The latest `Poptrie` struct is generic over `P:Prefix` and `V`. Values of type `V` are stored in the trie for retrieval and have no explicit constraints (though it needs to be `Sized`).
The `Prefix` trait is an abstraction over address and prefix length, where `Address` is fixed-width and has some shift / rotate constraints that allow efficient bit extraction.
It should be possible to have fewer constraints on `Address` without sacrificing performance but this is not a priority.
Earlier versions (`0.1.*`) were generic over `Address` instead of `Prefix`, but this changed to allow for iterators to return the original `Prefix` instances and to improve `insert` ergonomics.


## Future Improvements
- **Direct Pointing**: This is a very simple tradeoff described in the poptrie paper. A certain number of bits from the address is reserved to be directly mapped into an array, which is basically the uncompressed version of the bitmap strategy (i.e. no bitmap). For example, the paper suggests using 16 bits, which means allocating an array of 2^16 slots to point directly to the next internal node, no popcount necessary. It's much less work for those first 16 bits, which should often be relevant in realistic IPv4 prefixes, but compensates by having a larger memory footprint.
- **Bitmaps that are generic over stride length**: I've already implemented a couple of versions of this. As mentioned above, if I can find an efficient way of masking 256 bits then the lookups would likely be very performant with AVX-512's vectorized `POPCOUNT` and byte-aligned stride. A version with `[u64;4]` was the most performant so far, but still less so thant the current 6-bit stride. I experimented with decreasing the alignment as well (using smaller native integers in the array) in order to eventually decrease the node struct size but this had a negative effect on performance (apparently this matters to the compiler).

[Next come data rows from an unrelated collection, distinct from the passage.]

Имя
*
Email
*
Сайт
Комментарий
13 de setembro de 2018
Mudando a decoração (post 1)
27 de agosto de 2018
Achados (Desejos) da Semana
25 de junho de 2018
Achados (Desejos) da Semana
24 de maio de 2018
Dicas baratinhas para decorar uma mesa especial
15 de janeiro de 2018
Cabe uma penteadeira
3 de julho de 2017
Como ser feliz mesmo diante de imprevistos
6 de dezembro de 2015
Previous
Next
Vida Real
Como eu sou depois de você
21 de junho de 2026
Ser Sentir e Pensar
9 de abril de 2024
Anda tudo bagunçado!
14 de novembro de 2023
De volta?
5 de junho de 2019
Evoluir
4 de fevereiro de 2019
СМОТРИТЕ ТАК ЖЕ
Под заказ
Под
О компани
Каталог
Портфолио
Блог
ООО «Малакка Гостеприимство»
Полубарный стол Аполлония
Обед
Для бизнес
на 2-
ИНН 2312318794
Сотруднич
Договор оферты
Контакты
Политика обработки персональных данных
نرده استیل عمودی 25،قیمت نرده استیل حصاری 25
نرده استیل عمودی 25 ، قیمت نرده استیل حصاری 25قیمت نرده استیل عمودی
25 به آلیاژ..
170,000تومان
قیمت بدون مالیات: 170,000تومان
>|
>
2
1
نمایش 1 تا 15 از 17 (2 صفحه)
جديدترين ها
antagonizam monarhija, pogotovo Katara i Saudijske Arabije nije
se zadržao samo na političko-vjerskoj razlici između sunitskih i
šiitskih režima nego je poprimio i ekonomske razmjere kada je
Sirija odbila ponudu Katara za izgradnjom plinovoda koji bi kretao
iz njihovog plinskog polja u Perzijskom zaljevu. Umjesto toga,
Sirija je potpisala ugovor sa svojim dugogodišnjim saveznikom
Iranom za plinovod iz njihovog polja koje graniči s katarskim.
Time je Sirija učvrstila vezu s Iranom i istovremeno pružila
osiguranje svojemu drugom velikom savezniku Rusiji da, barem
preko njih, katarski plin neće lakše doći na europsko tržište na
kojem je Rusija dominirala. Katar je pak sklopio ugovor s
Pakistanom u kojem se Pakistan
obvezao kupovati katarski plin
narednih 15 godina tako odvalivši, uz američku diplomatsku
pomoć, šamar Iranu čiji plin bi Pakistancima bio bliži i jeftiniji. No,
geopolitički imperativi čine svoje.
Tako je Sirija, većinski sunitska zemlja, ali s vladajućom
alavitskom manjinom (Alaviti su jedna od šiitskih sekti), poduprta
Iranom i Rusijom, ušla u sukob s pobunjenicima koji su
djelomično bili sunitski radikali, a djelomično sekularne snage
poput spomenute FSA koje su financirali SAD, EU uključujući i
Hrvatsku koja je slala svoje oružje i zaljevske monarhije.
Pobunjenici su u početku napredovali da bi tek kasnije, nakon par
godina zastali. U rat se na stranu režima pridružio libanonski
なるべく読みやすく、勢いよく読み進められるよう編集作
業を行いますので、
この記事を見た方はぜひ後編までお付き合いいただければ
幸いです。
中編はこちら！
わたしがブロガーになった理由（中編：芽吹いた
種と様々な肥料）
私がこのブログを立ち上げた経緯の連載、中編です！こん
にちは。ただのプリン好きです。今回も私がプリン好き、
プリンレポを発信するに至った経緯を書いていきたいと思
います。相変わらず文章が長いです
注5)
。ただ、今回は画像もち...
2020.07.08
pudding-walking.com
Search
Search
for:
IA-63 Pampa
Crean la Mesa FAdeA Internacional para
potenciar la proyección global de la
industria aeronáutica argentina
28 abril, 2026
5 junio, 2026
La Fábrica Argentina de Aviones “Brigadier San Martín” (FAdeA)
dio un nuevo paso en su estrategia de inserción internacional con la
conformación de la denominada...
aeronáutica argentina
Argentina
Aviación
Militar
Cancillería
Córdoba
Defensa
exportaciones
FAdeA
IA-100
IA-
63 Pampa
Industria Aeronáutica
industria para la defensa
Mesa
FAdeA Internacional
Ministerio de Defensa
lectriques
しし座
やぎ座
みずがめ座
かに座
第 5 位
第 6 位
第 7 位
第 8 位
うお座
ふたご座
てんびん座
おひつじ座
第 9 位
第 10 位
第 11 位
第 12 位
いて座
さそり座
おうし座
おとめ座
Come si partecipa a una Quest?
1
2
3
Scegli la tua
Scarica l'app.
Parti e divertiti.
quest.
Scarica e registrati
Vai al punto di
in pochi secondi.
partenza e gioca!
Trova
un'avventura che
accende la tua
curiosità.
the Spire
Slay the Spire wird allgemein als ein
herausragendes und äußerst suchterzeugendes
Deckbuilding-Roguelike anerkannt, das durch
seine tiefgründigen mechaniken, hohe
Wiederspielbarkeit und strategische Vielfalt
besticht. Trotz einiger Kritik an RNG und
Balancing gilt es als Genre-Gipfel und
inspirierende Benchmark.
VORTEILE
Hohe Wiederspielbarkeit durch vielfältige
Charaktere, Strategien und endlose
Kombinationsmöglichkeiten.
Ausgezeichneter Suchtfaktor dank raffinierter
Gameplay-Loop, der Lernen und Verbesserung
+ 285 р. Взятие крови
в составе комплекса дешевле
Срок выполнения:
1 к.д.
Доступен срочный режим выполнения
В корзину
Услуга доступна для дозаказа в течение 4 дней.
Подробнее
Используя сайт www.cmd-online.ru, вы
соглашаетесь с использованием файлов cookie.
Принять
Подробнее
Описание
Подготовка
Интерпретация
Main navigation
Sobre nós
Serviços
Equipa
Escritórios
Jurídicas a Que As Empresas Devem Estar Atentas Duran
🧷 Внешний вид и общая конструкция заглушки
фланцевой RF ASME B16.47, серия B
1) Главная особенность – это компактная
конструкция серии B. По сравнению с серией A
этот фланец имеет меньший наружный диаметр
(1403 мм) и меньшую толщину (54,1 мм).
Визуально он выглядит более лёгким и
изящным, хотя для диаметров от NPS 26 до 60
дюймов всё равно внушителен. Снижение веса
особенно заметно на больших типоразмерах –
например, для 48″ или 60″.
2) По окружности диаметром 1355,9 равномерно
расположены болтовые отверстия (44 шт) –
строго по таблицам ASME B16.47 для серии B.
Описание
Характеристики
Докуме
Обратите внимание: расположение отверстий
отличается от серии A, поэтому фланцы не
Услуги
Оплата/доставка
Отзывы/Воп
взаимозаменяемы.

- **Relative offset**: This is the most exciting. Instead of storing absolute offsets in nodes, we would store relative offset from the parent. This would cost 1 or 2 extra aditions per stride in the lookup but could reduce memory usage significantly. For example, currently we use `u32` offsets and `u64` bitmaps, which totals `3*u64` per node. This would allow the offset to be a `u16` (the parent would be at most `2^(2*STRIDE)` from its child). Together with the trick to use half representation on leaf bitmaps, we could reduce to `(u64, u32, u16, u16)`, reducing the memory footprint by 33%. It would be nice to see how performance improves, since it's mostly bound by cache locality.